You are viewing a plain text version of this content. The canonical link for it is here.

Posted to dev@spark.apache.org by Aniket Bhatnagar <an...@gmail.com> on 2015/01/28 11:12:03 UTC

Data source API | Support for dynamic schema

I saw the talk on Spark data sources and looking at the interfaces, it
seems that the schema needs to be provided upfront. This works for many
data sources but I have a situation in which I would need to integrate a
system that supports schema evolutions by allowing users to change schema
without affecting existing rows. Basically, each row contains a schema hint
(id and version) and this allows developers to evolve schema over time and
perform migration at will. Since the schema needs to be specified upfront
in the data source API, one possible way would be to build a union of all
schema versions and handle populating row values appropriately.
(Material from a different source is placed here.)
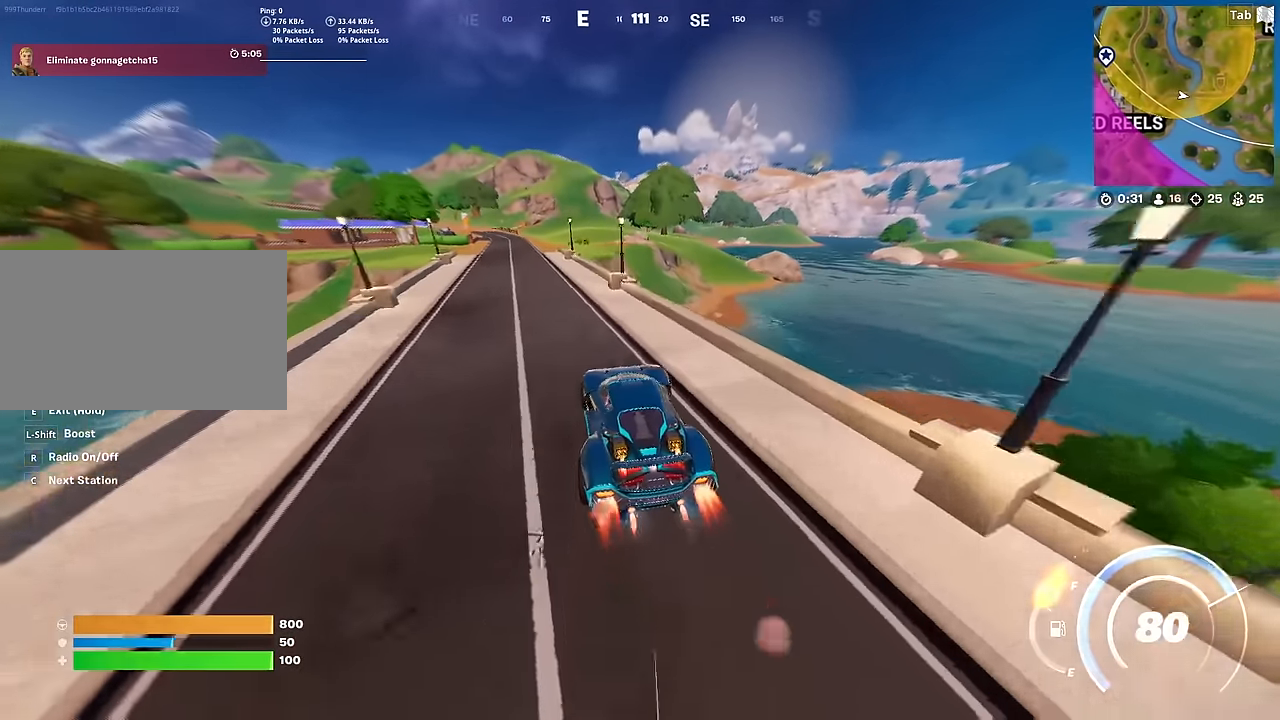
{"keys": ["d", "shift", "w"], "mouse": [], "mouse_move": "left", "events": [[434, "d", "down"]]}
This works
in case columns have been added or deleted in the schema but doesn't work
if types have changed. I was wondering if it is possible to change the API
 to provide schema for each row instead of expecting data source to provide
schema upfront?

Thanks,
Aniket

Re: Data source API | Support for dynamic schema

Posted by Aniket Bhatnagar <an...@gmail.com>.

Thanks Reynold and Cheng. It does seem quiet a bit of heavy lifting to have
schema per row. I will for now settle with having to do a union schema of
all the schema versions and complain any incompatibilities :-)
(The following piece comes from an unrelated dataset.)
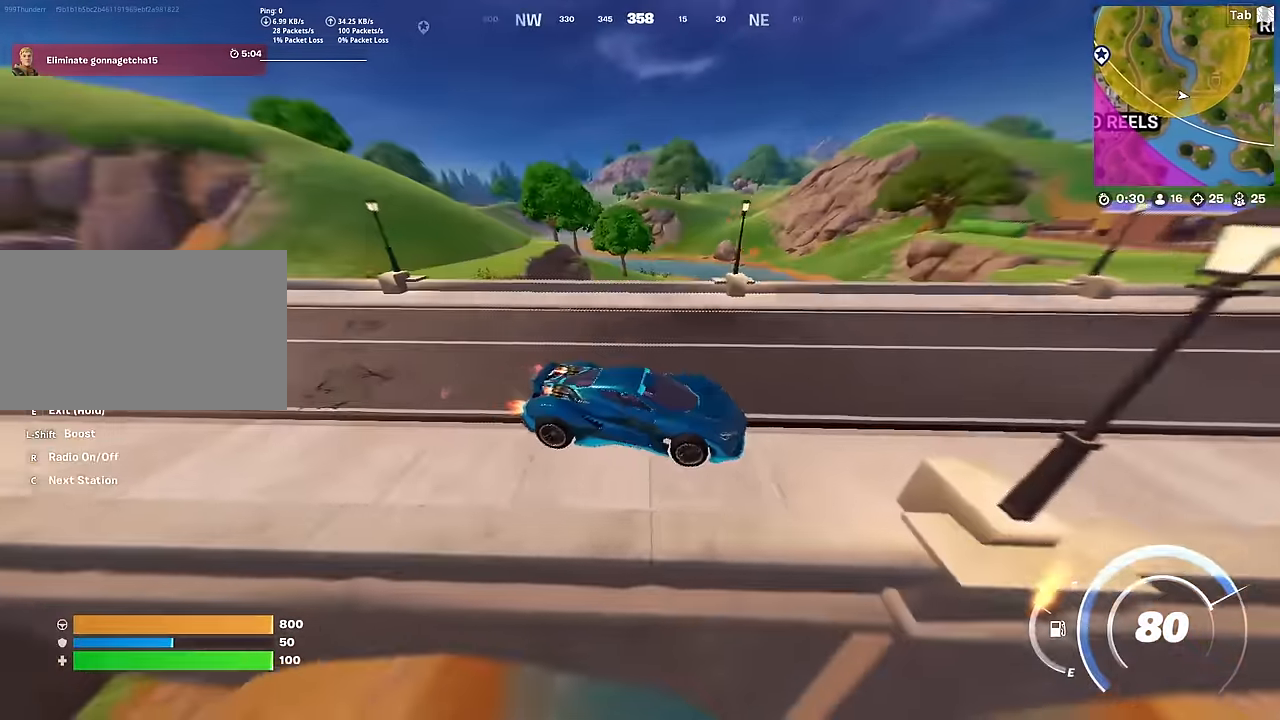
{"keys": ["shift", "w"], "mouse": [], "mouse_move": "right", "events": [[267, "d", "up"]]}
Looking forward to do great things with the API!

Thanks,
Aniket

On Thu Jan 29 2015 at 01:09:15 Reynold Xin <rx...@databricks.com> wrote:

> It's an interesting idea, but there are major challenges with per row
> schema.
>
> 1. Performance - query optimizer and execution use assumptions about
> schema and data to generate optimized query plans. Having to re-reason
> about schema for each row can substantially slow down the engine, but due
> to optimization and due to the overhead of schema information associated
> with each row.
>
> 2. Data model: per-row schema is fundamentally a different data model. The
> current relational model has gone through 40 years of research and have
> very well defined semantics. I don't think there are well defined semantics
> of a per-row schema data model. For example, what is the semantics of an
> UDF function that is operating on a data cell that has incompatible schema?
> Should we also coerce or convert the data type? If yes, will that lead to
> conflicting semantics with some other rules? We need to answer questions
> like this in order to have a robust data model.
>
>
>
>
>
> On Wed, Jan 28, 2015 at 11:26 AM, Cheng Lian <li...@gmail.com>
> wrote:
>
>> Hi Aniket,
>>
>> In general the schema of all rows in a single table must be same. This is
>> a basic assumption made by Spark SQL. Schema union does make sense, and
>> we're planning to support this for Parquet. But as you've mentioned, it
>> doesn't help if types of different versions of a column differ from each
>> other. Also, you need to reload the data source table after schema changes
>> happen.
>>
>> Cheng
>>
>>
>> On 1/28/15 2:12 AM, Aniket Bhatnagar wrote:
>>
>>> I saw the talk on Spark data sources and looking at the interfaces, it
>>> seems that the schema needs to be provided upfront. This works for many
>>> data sources but I have a situation in which I would need to integrate a
>>> system that supports schema evolutions by allowing users to change schema
>>> without affecting existing rows. Basically, each row contains a schema
>>> hint
>>> (id and version) and this allows developers to evolve schema over time
>>> and
>>> perform migration at will. Since the schema needs to be specified upfront
>>> in the data source API, one possible way would be to build a union of all
>>> schema versions and handle populating row values appropriately. This
>>> works
>>> in case columns have been added or deleted in the schema but doesn't work
>>> if types have changed. I was wondering if it is possible to change the
>>> API
>>>   to provide schema for each row instead of expecting data source to
>>> provide
>>> schema upfront?
>>>
>>> Thanks,
>>> Aniket
>>>
>>>
>>
>> ---------------------------------------------------------------------
>> To unsubscribe, e-mail: dev-unsubscribe@spark.apache.org
>> For additional commands, e-mail: dev-help@spark.apache.org
>>
>>
>

Re: Data source API | Support for dynamic schema

Posted by Reynold Xin <rx...@databricks.com>.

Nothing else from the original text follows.